Paul Pival, A Dentist On Broadway Who Showed His Patients He Cared
While practicing dentistry for 42 years on Broadway in Seattle, Paul Pival treated far too many patients to remember every name. But he always tried.
``He made his patients feel like he cared about them as an individual and not a number,'' said Dr. Victor Barry, who worked with Pival. ``He made them feel like they were in Nordstrom's, not a dental office.''
Paul Pival, 77, died Tuesday of heart failure.
Barry, who bought the dentist office two years before Pival retired in 1981 because of open-heart surgery, said Pival had about 1,000 regular patients when he retired.
``I still see a large majority of the patients he saw,'' Barry said, ``which shows what kind of guy he was because they took his advice and came to me.''
During the war, Pival worked for the Naval Dental Corps in the Puget Sound Naval Dispersary and at the naval station in Balboa, Panama.
After the war, he started the office on Broadway. And for the 49 years that Trudy and Paul were married, nobody else cleaned or worked on Trudy's teeth.
``I have them all,'' said Trudy, who is 74. ``That speaks well for him.''
Pival saw a lot of changes in dentistry, but there was one change he didn't experience before he retired. Trudy said he never sat down while he worked, as many dentists do now. She said that simple change made work a lot easier for dentists.
Pival, a graduate of Gonzaga University and the Creighton University School of Dentistry, grew up in Libby, Mont.
He was a life member of the Seattle King County Dental Society and Washington State Dental Association.
Services were held yesterday at Our Lady of Fatima Church. Burial was at Calvary Cemetery.
The family asks that remembrances be sent to Catholic Community Services, 910 Marion St., Seattle, WA 98104.

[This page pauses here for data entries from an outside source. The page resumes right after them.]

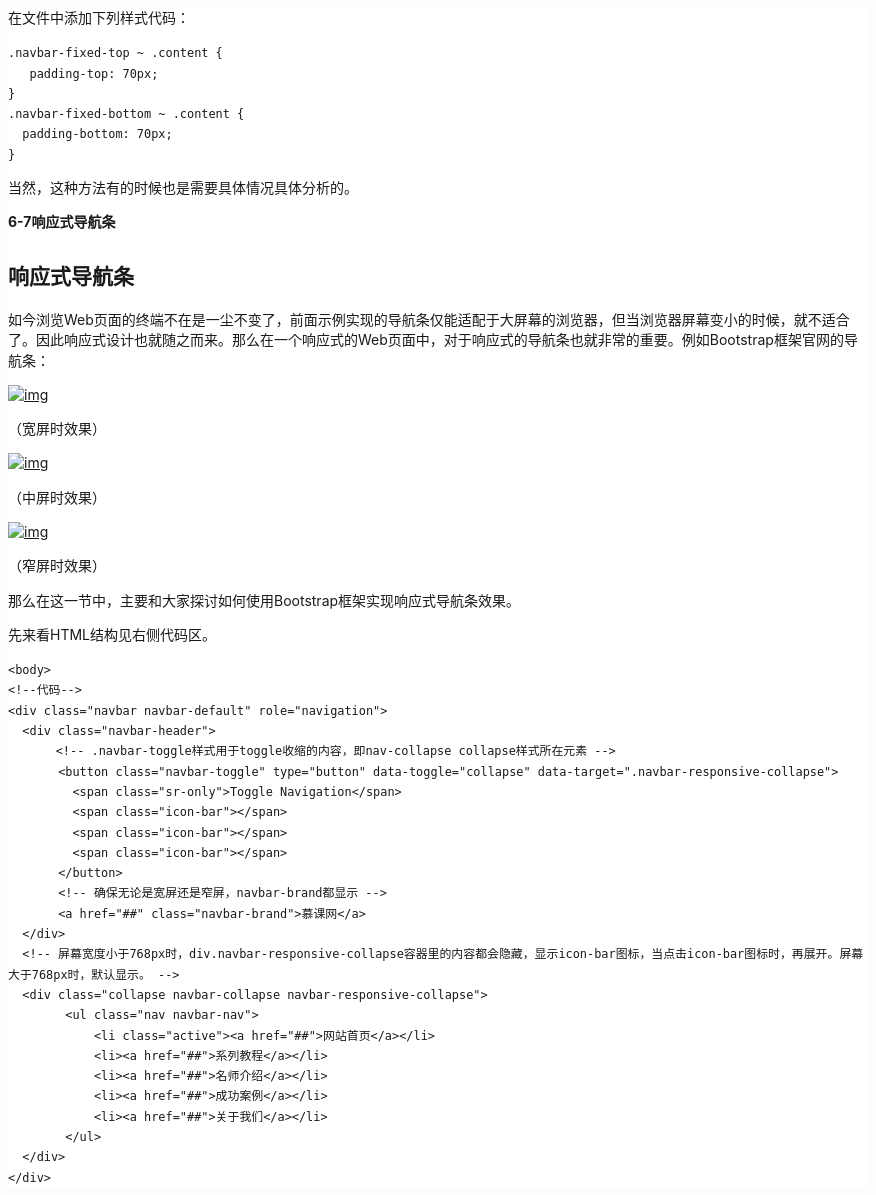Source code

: 在文件中添加下列样式代码：

```
.navbar-fixed-top ~ .content {
   padding-top: 70px;
}
.navbar-fixed-bottom ~ .content {
  padding-bottom: 70px;
}
```

当然，这种方法有的时候也是需要具体情况具体分析的。

**6-7响应式导航条**

## 响应式导航条

如今浏览Web页面的终端不在是一尘不变了，前面示例实现的导航条仅能适配于大屏幕的浏览器，但当浏览器屏幕变小的时候，就不适合了。因此响应式设计也就随之而来。那么在一个响应式的Web页面中，对于响应式的导航条也就非常的重要。例如Bootstrap框架官网的导航条：

[![img](http://img.mukewang.com/53eded3b0001db2a06970046.jpg)](http://img.mukewang.com/53eded3b0001db2a06970046.jpg)

（宽屏时效果）

[![img](http://img.mukewang.com/53f580af00017ef408720073.jpg)](http://img.mukewang.com/53f580af00017ef408720073.jpg)

（中屏时效果）

[![img](http://img.mukewang.com/53f580e30001bba208690079.jpg)](http://img.mukewang.com/53f580e30001bba208690079.jpg)

（窄屏时效果）

那么在这一节中，主要和大家探讨如何使用Bootstrap框架实现响应式导航条效果。

先来看HTML结构见右侧代码区。

```
<body>
<!--代码-->
<div class="navbar navbar-default" role="navigation">
  <div class="navbar-header">
     　<!-- .navbar-toggle样式用于toggle收缩的内容，即nav-collapse collapse样式所在元素 -->
       <button class="navbar-toggle" type="button" data-toggle="collapse" data-target=".navbar-responsive-collapse">
         <span class="sr-only">Toggle Navigation</span>
         <span class="icon-bar"></span>
         <span class="icon-bar"></span>
         <span class="icon-bar"></span>
       </button>
       <!-- 确保无论是宽屏还是窄屏，navbar-brand都显示 -->
       <a href="##" class="navbar-brand">慕课网</a>
  </div>
  <!-- 屏幕宽度小于768px时，div.navbar-responsive-collapse容器里的内容都会隐藏，显示icon-bar图标，当点击icon-bar图标时，再展开。屏幕大于768px时，默认显示。 -->
  <div class="collapse navbar-collapse navbar-responsive-collapse">
    	<ul class="nav navbar-nav">
      		<li class="active"><a href="##">网站首页</a></li>
      		<li><a href="##">系列教程</a></li>
      		<li><a href="##">名师介绍</a></li>
      		<li><a href="##">成功案例</a></li>
      		<li><a href="##">关于我们</a></li>
	 	</ul>
  </div>
</div>
```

He is survived by his wife; children Judy Wilson, Bellevue, Mary Jane Walton, Bainbridge Island, Dr. Paul Pival Jr., Bradford, Penn., Philip Pival, Honolulu, Hawaii, Frank Pival, Juneau, Alaska, and Mark Pival, Seattle; sisters Millie Wollaston, Seattle, Mary Janet Risley, Spokane, and Helen Gardner, Lomita, Calif.; and 10 grandchildren and numerous nieces and nephews.